Michael Moore has been taking grief lately over a tweet he put out in which he called military snipers “cowards.”
I’ve commented on it here. Others have, too. Now, though, the filmmaker is fighting back, accusing his critics of “making sh*** up about me.”
I am beginning to think many on both sides of this argument are seeking to change the subject.
http://www.rawstory.com/rs/2015/01/michael-moore-defends-record-on-vets-telling-fox-news-quit-making-sht-up-about-me/
Moore’s tweet was in response to the film “American Sniper,” in which Bradley Cooper portrays the late Chris Kyle in a gripping story about Kyle’s emotional struggles while serving as a Navy SEAL sharpshooter in Iraq.
The criticism has been ferocious, mainly from conservative media outlets. For the record, I do not consider myself a fan or follower of most of the conservative media talking heads. I tilt the other direction. However, I found Moore’s comments about the so-called cowardice of snipers to be highly offensive.
Moore’s comment on snipers being cowards had nothing to do with the nation’s war policy in Iraq. Moore, though, is seeking to turn that argument back on his critics, some of whom have called him “un-American” for his opinions, I guess, about snipers and about his general world view.
I won’t go there. He’s entitled to express his opinion.

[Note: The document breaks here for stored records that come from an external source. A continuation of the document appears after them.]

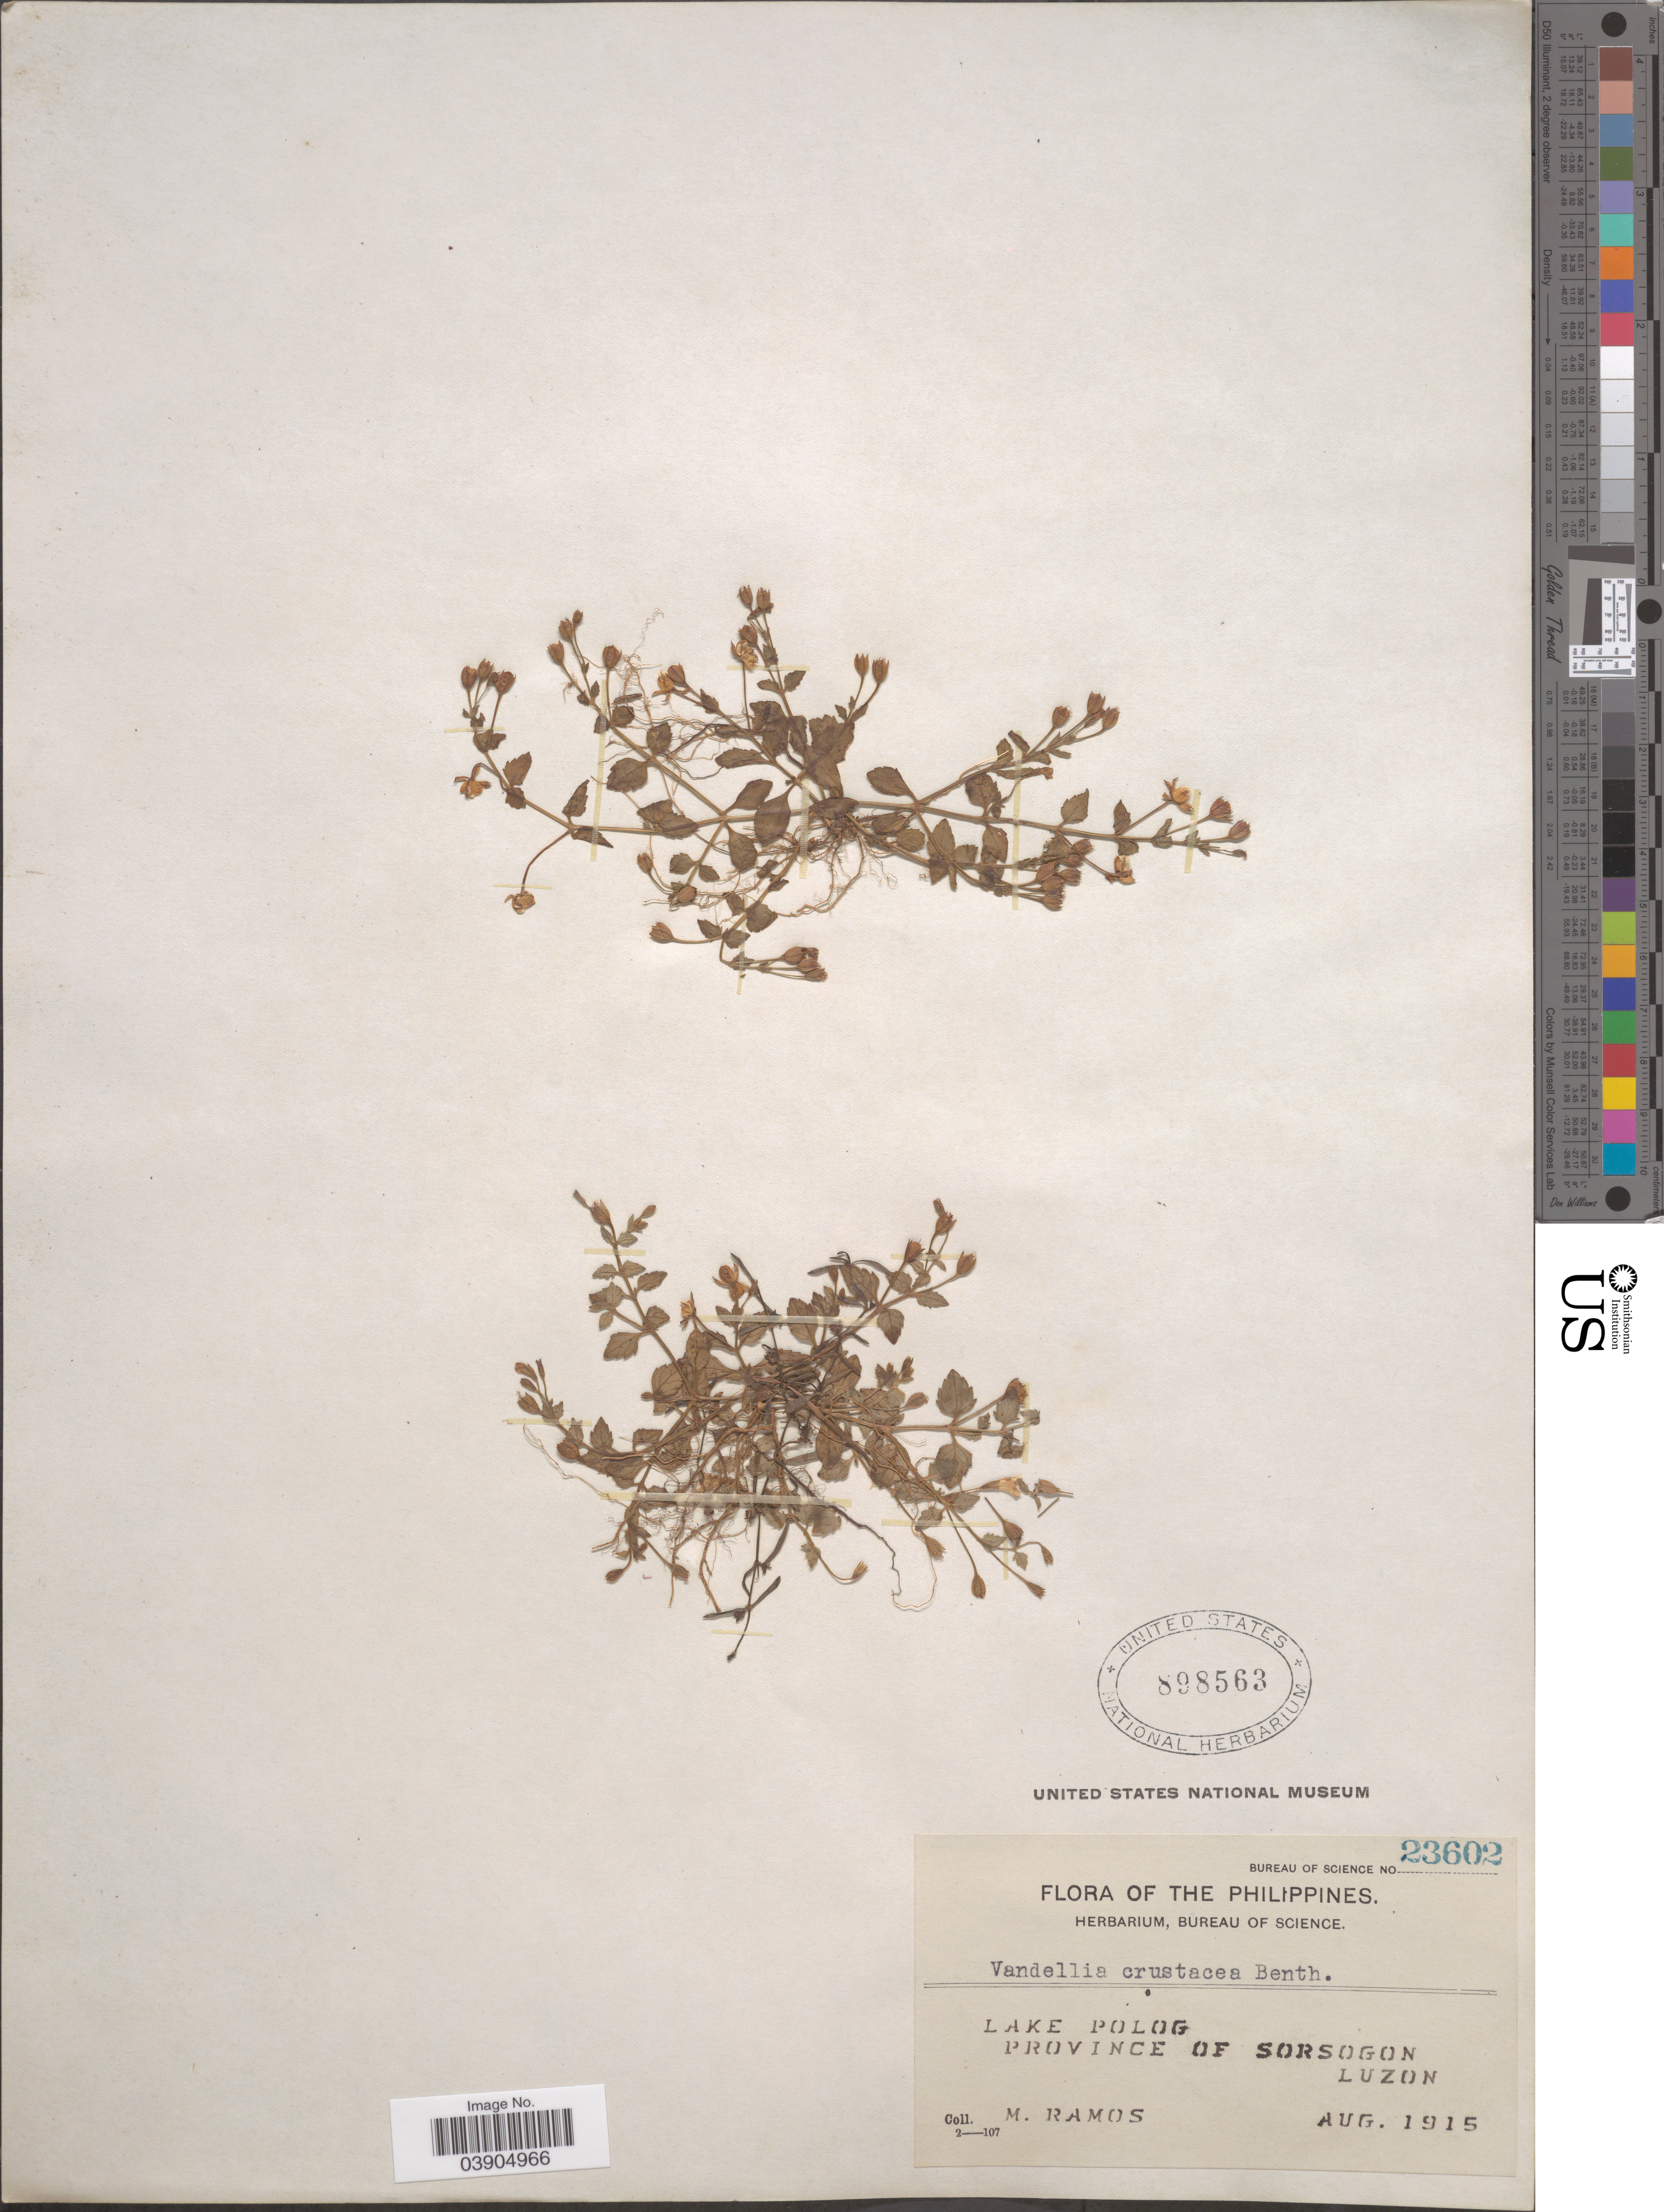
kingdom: Plantae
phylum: Tracheophyta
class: Magnoliopsida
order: Lamiales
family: Linderniaceae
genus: Lindernia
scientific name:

My own notion is that he messed when he expressed this particular opinion about this particular man doing with this particular duty.
As is often the case with these controversies, someone in the public eye puts something out there that others find offensive and then tries to cover his tracks by changing the subject, or trying to broaden the argument to include elements that really have no bearing on the misstatement made in the first place.